§ **TESTO FORNITO**:
Open Borders. The Science and Ethics of Immigration

Federico Morganti

La recensione del libro di Bryan Caplan e Zach Weinersmith, First Second, 256 pp., 19,99 dollari

L’immigrazione è tra le questioni più polarizzanti del nostro tempo. Bryan Caplan, professore di Economia alla George Mason University e sostenitore degli open borders, ha pensato di dire la sua in un formato espressamente non accademico come il fumetto (con illustrazioni di Zach Weinersmith), per rivolgersi a un pubblico normalmente poco interessato a formule, grafici e spiegazioni prolisse. E’ curioso che una cultura ossessionata dalla disuguaglianza sia oggi più ostile che mai nei confronti dell’immigrazione. Perché l’immigrazione è un potentissimo driver di uguaglianza. Aprire le frontiere significa decuplicare la gamma di scelta per chi offre e chi cerca lavoro. Una migliore divisione del lavoro e più opportunità di creare ricchezza, a beneficio anzitutto di chi ha meno. E’ un punto etico, oltre che economico. Per Caplan, è semplicemente illegittimo escludere dal processo produttivo chi ha avuto la sfortuna di nascere dalla parte “sbagliata” della frontiera.

§ **ESTRATTI DEI DATI**:
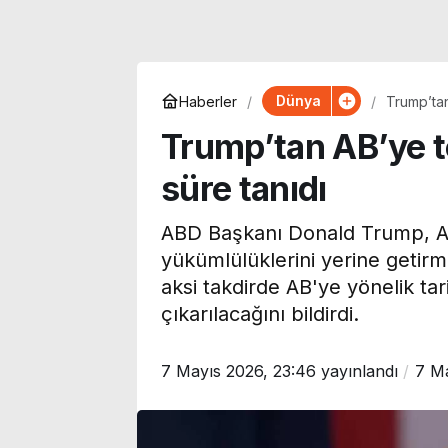
Dünya
Haberler
Trump’tan
Trump’tan AB’ye t
süre tanıdı
ABD Başkanı Donald Trump, Avr
yükümlülüklerini yerine getirm
aksi takdirde AB'ye yönelik ta
çıkarılacağını bildirdi.
7 Mayıs 2026, 23:46
yayınlandı
7 Ma
Özgür Ceylan duyurdu:
Galatasaray’ı
YENİ Parti’nin bağış
gündemindeki
kampanyasında son
Batrakov’dan 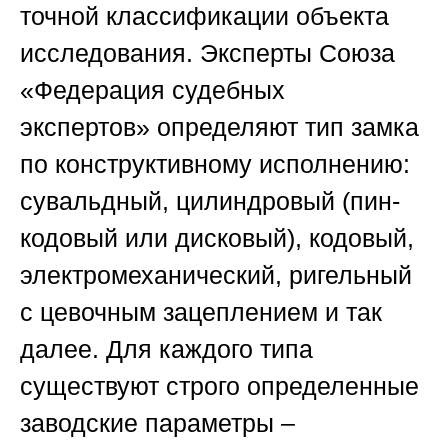
точной классификации объекта
исследования. Эксперты
Союза
«Федерация судебных
экспертов»
определяют тип замка
по конструктивному исполнению:
сувальдный, цилиндровый (пин-
кодовый или дисковый), кодовый,
электромеханический, ригельный
с цевочным зацеплением и так
далее. Для каждого типа
существуют строго определенные
заводские параметры –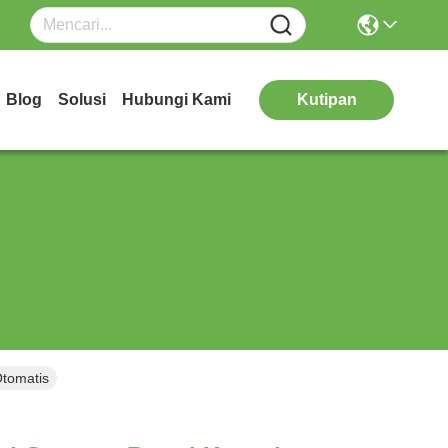
Blog
Solusi
Hubungi Kami
Kutipan
Otomatis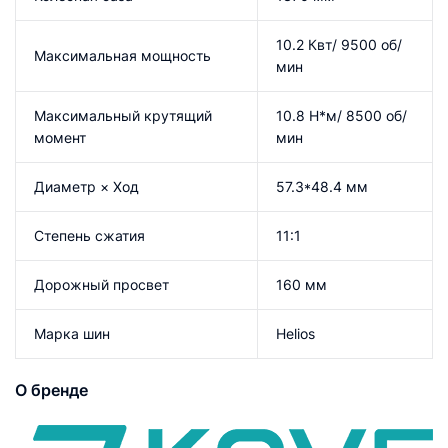
10.2 Квт/ 9500 об/
Максимальная мощность
мин
Максимальный крутящий
10.8 Н*м/ 8500 об/
момент
мин
Диаметр × Ход
57.3*48.4 мм
Степень сжатия
11:1
Дорожный просвет
160 мм
Марка шин
Helios
О бренде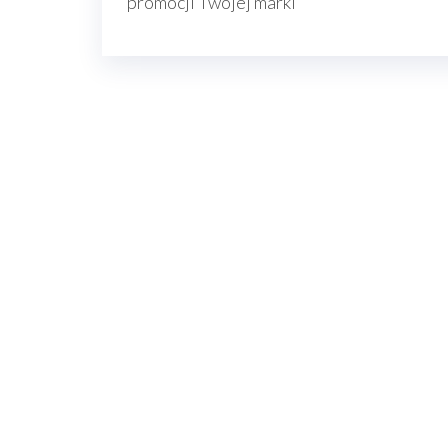
promocji Twojej marki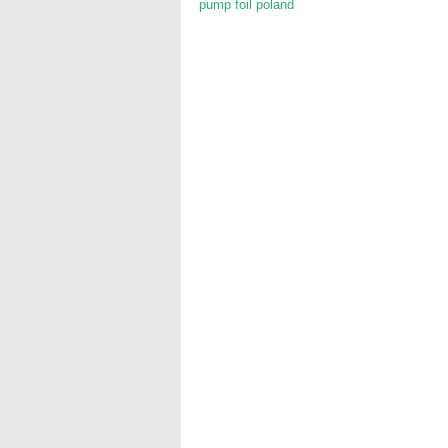
pump foil poland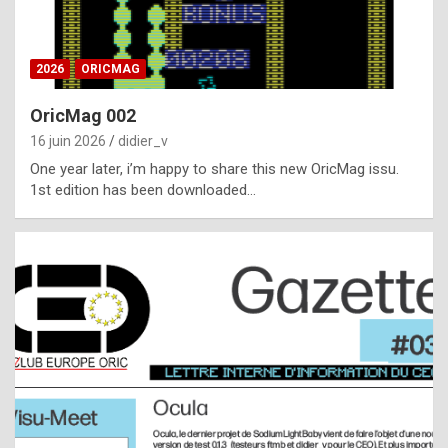
i
ff
2026
ORICMAG
i
c
OricMag 002
u
16 juin 2026
didier_v
l
One year later, i’m happy to share this new OricMag issu.
1st edition has been downloaded…
t
t
o
s
p
o
t
,
a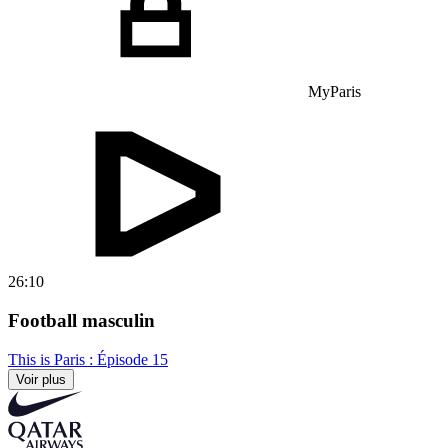
MyParis
26:10
Football masculin
This is Paris : Épisode 15
Voir plus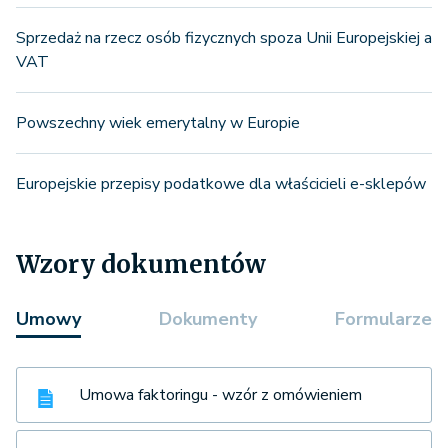
Sprzedaż na rzecz osób fizycznych spoza Unii Europejskiej a
VAT
Powszechny wiek emerytalny w Europie
Europejskie przepisy podatkowe dla właścicieli e-sklepów
Wzory dokumentów
Umowy
Dokumenty
Formularze
Umowa faktoringu - wzór z omówieniem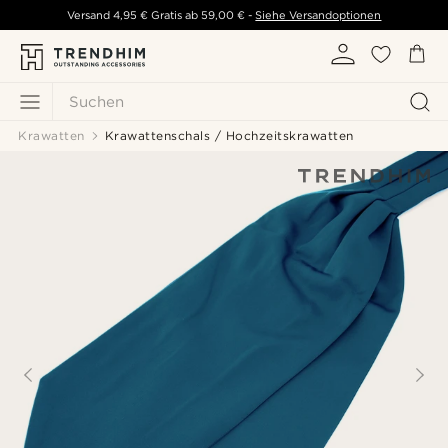
Versand
4,95 €
Gratis ab
59,00 €
-
Siehe Versandoptionen
Suchen
Krawatten
Krawattenschals / Hochzeitskrawatten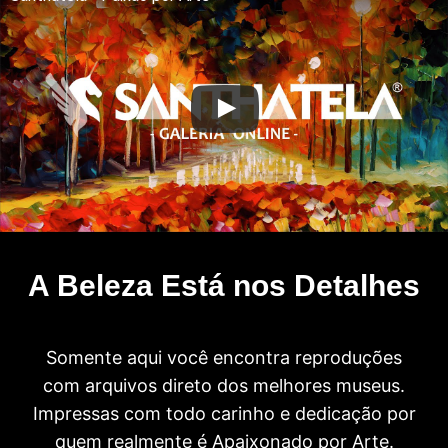
A Beleza Está nos Detalhes
Somente aqui você encontra reproduções
com arquivos direto dos melhores museus.
Impressas com todo carinho e dedicação por
quem realmente é Apaixonado por Arte.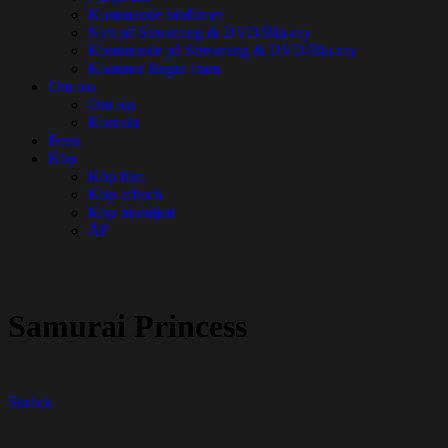
Kommande biofilmer
Nytt på Streaming & DVD/Blu-ray
Kommande på Streaming & DVD/Blu-ray
Kommer längre fram
Om oss
Om oss
Kontakt
Press
Köp
Köp film
Köp affisch
Köp biobiljett
ÅF
Samurai Princess
Skräck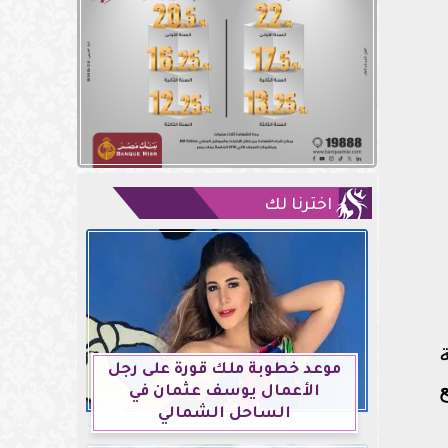
اخترنا لك
موعد خطوبة ملك قورة على رجل
الأعمال يوسف عثمان في
الساحل الشمالي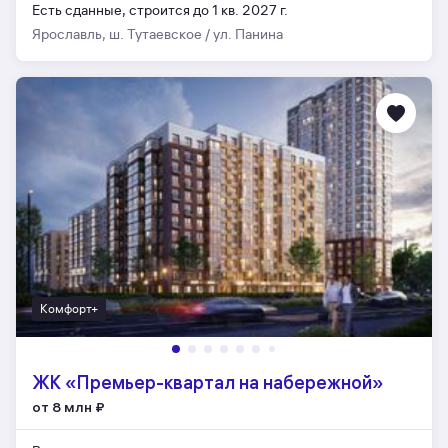
Есть сданные,
строится до 1 кв. 2027 г.
Ярославль, ш. Тутаевское / ул. Панина
Комфорт+
ЖК «Премьер-квартал на набережной»
от 8 млн
₽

§ **DESCRIZIONE DEL PROBLEMA**:
Rispondi alle domande seguenti usando la recensione.
1. Chi ha illustrato il libro?
2. In quale università insegna Bryan Caplan?
3. Secondo la recensione, per quante volte aprire le frontiere moltiplica la gamma di scelta per chi offre e chi cerca lavoro?

§ **SOLUZIONE ESERCIZIO**:
1. Zach Weinersmith.
2. Alla George Mason University.
3. Dieci volte.